A Simple Realization
The weather turned bitterly cold last week. After a brief hack one morning, I turned Chizzy out and slid my hands under the neck of his blanket to be sure it was secure. In doing so, he tipped his chin down and pulled me into his chest (snuffling for treats, I’m sure). I wrapped my arms around him, burying my face into his furry neck, and was shocked to realize that I had never truly hugged him. How powerful that wintery, warm-horse smell was, almost knocking me to my knees with a sense of loss for my old red horse, and a sense of sadness that I had mistakenly withheld an act that can so easily convey a sense of trust and kindness.
I don’t expect Chizzy to be Iggy. I don’t expect him to act the same, or nicker the same or do anything like that old man did. But oh, when he does, how it makes my heart ache. Every so often, I catch a glimpse of what Iggy taught him in his finals months on this earth. Some of the wisdom that old boy taught Chizzy before he left include:
- Come to the gate when she calls you, and nicker all the way—you won’t regret it. She ALWAYS has treats!
- Shake your head when you get a great lead change or when you get a big spot to a fence (but don’t actually buck, that takes too much energy)—it scares her, but makes her laugh and laugh.
- When she gallops you down to a single fence, prick your ears and lock on—then she’ll know you’ve got this and she can stop micromanaging every footfall.
- Load yourself into the trailer. The field trips she takes you on are always fun.
- Open your mouth before she even offers you the bit. She loves to know you want to work for her.
Three Little Words
I turned that sweet little red horse out today, in his older brother’s sheet (because of COURSE he had played too hard and ruined his) and once again I got that little twinge of sadness that there were not two red horses in the field. But I kissed him on the nose, told him to be good, and turning away said something I haven’t since June 29: “Bye, buddy. See you in the morning … I love you.”
How sweet those three words felt leaving my lips.
And I do love him. I love him for what he is: silly, sweet and uncompromisingly himself. And I love him more dearly for everything he is not: My Iggy J. How lucky was I to have two red horses to love, if only for a short amount of time.
Sarah Coleman has a soft spot for chestnuts with chrome, including her off-the-track Thoroughbred that she competes in the hunters. Based in Lexington, Ky., she is the Director of Education and Development for New Vocations Racehorse Adoption Program.
A beautiful story of love and loss and allowing yourself to feel again. I lost 2 horses within exactly 1 year of each other for 2 different reasons. Vera in 2013 and Promise in 2014. I still cry for them and the futures we have been cheated out of.

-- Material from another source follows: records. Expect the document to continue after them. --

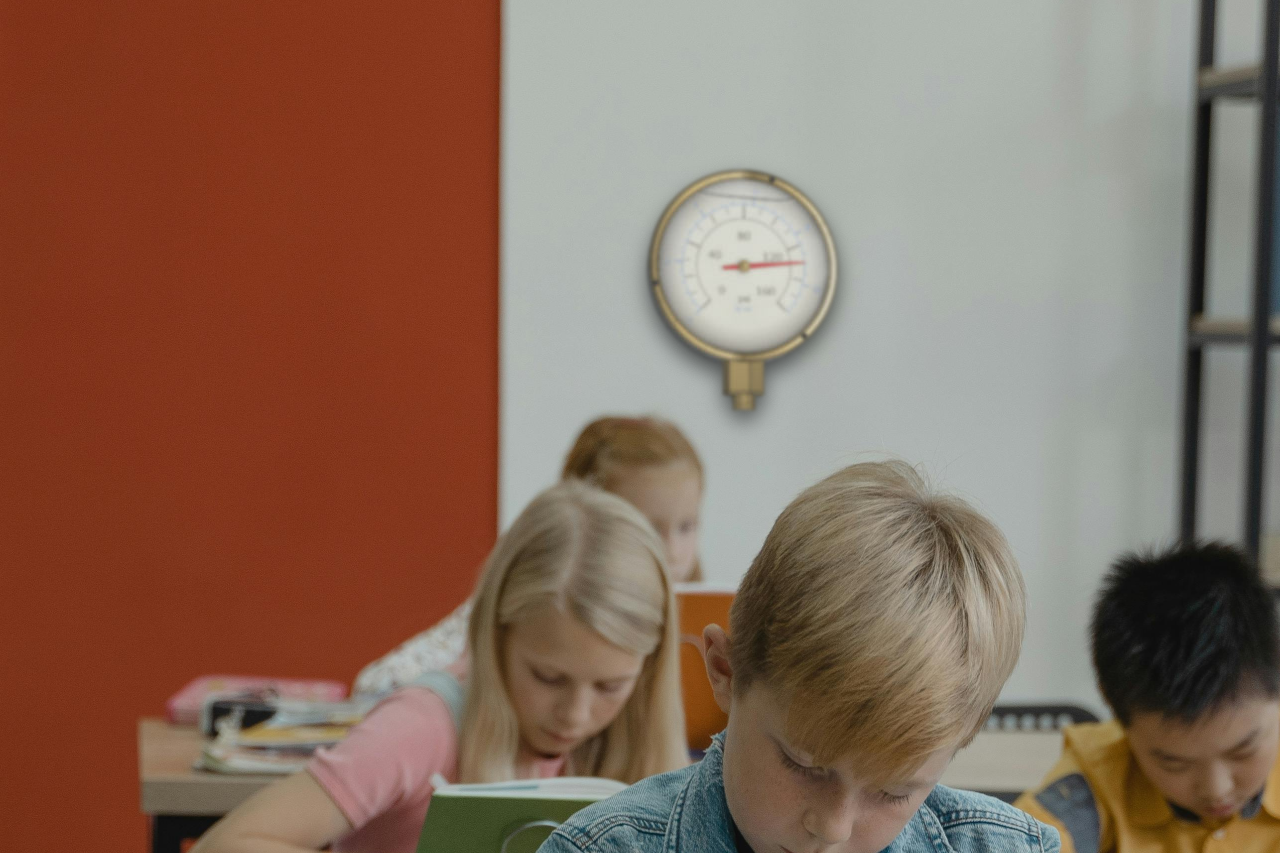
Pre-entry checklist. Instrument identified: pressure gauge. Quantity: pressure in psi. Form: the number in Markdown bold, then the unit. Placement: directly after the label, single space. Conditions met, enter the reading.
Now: **130** psi
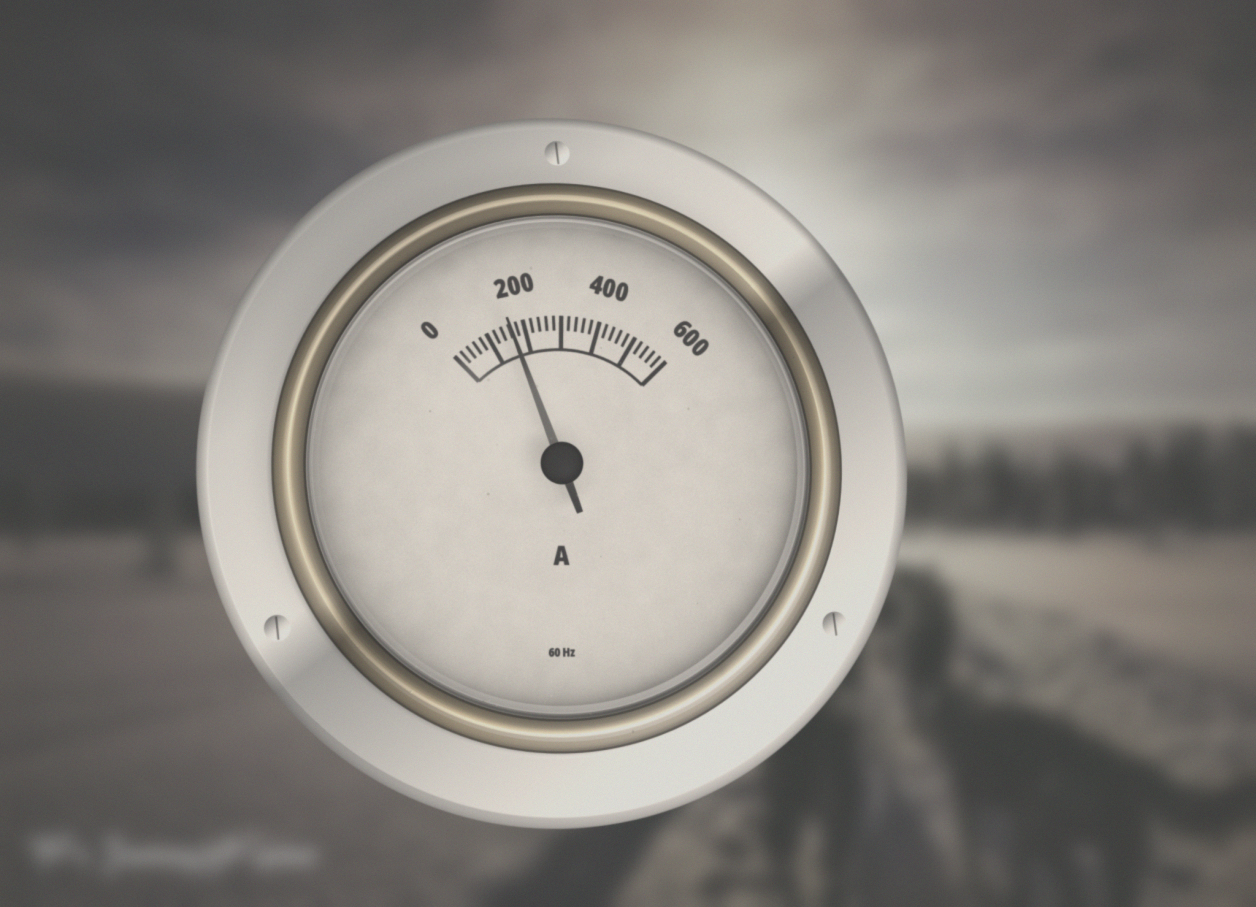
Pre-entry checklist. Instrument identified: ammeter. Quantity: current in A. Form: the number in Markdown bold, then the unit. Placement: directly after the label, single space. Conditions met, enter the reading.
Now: **160** A
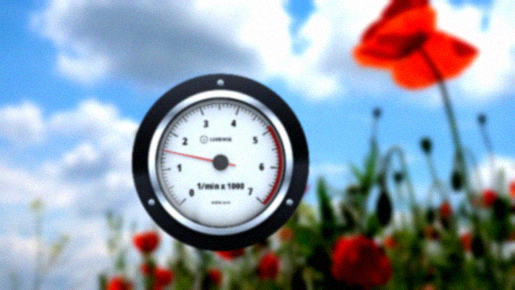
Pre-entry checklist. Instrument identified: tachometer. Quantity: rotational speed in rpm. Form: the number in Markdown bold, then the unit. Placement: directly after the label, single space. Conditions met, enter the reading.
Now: **1500** rpm
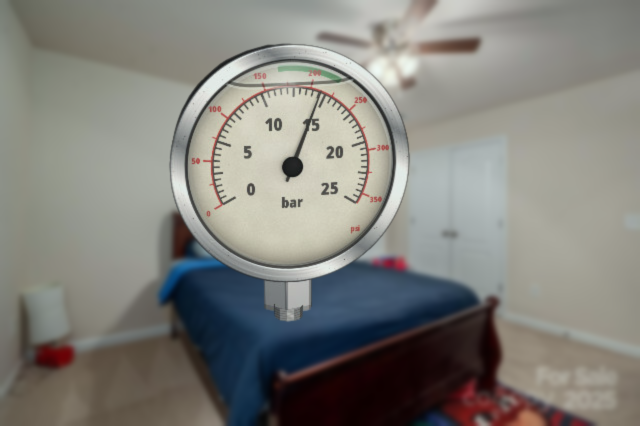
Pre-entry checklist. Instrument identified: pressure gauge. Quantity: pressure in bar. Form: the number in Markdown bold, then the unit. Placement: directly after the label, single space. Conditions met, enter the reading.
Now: **14.5** bar
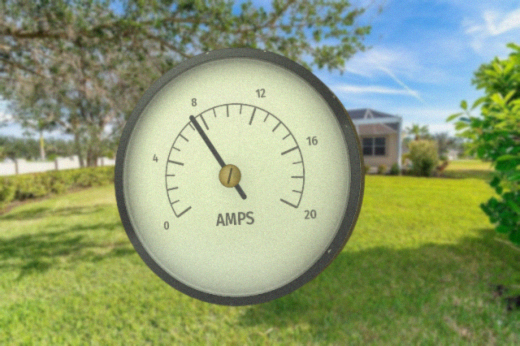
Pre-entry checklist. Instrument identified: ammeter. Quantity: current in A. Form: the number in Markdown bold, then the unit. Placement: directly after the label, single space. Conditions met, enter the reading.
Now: **7.5** A
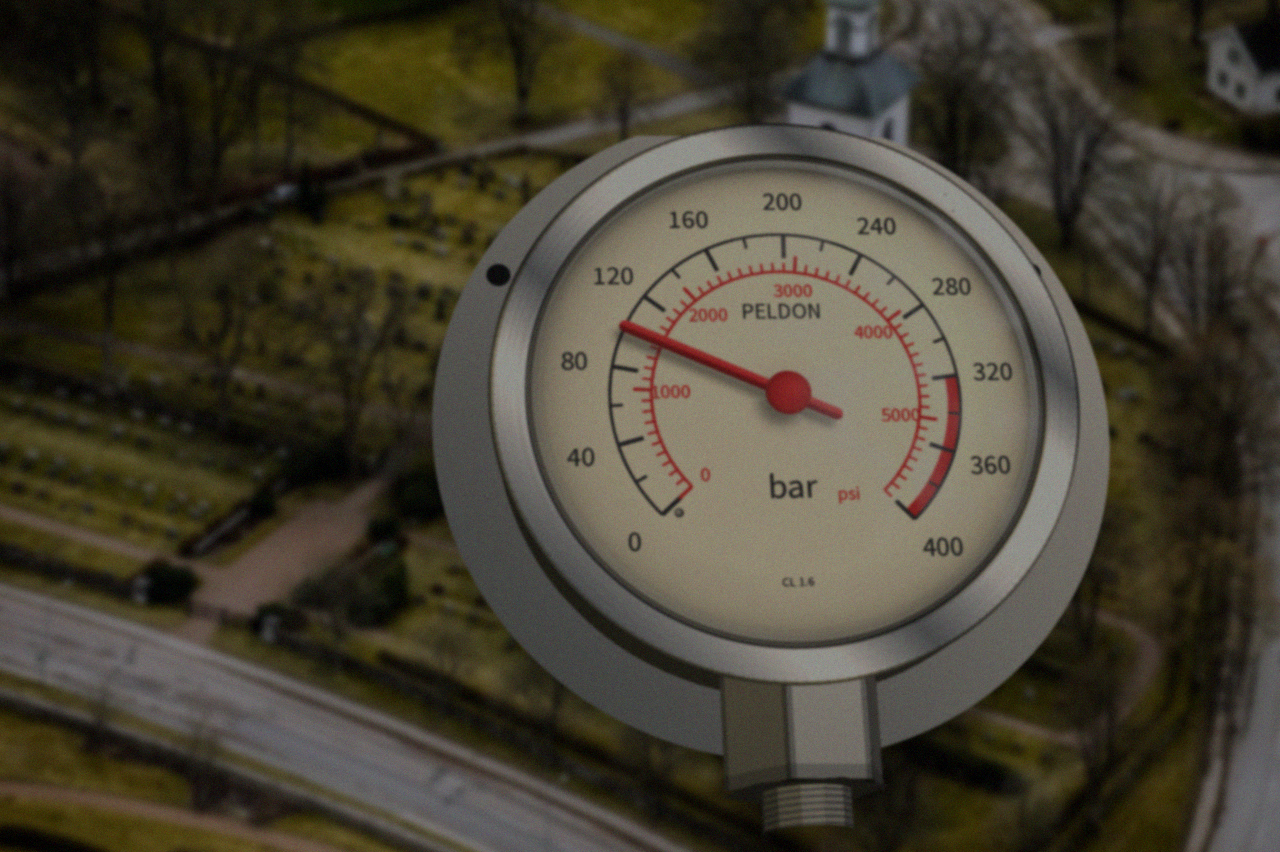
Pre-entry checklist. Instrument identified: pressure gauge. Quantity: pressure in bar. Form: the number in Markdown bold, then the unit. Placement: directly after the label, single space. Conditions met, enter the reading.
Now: **100** bar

Thank you for sharing your story…a tribute to the love and trust between you and your Iggy J. Luckily, I now have Flicka and am looking forward to the bond we can forge.
I have always heard, the best go first, and it seems so true. Even a horse that is in their 20’s, when they leave it is way to soon. I have many I still miss.
We just lost one of our two horses and my other horse is grieving. They go through the pain that we do as well. I know that he can learn to love again too.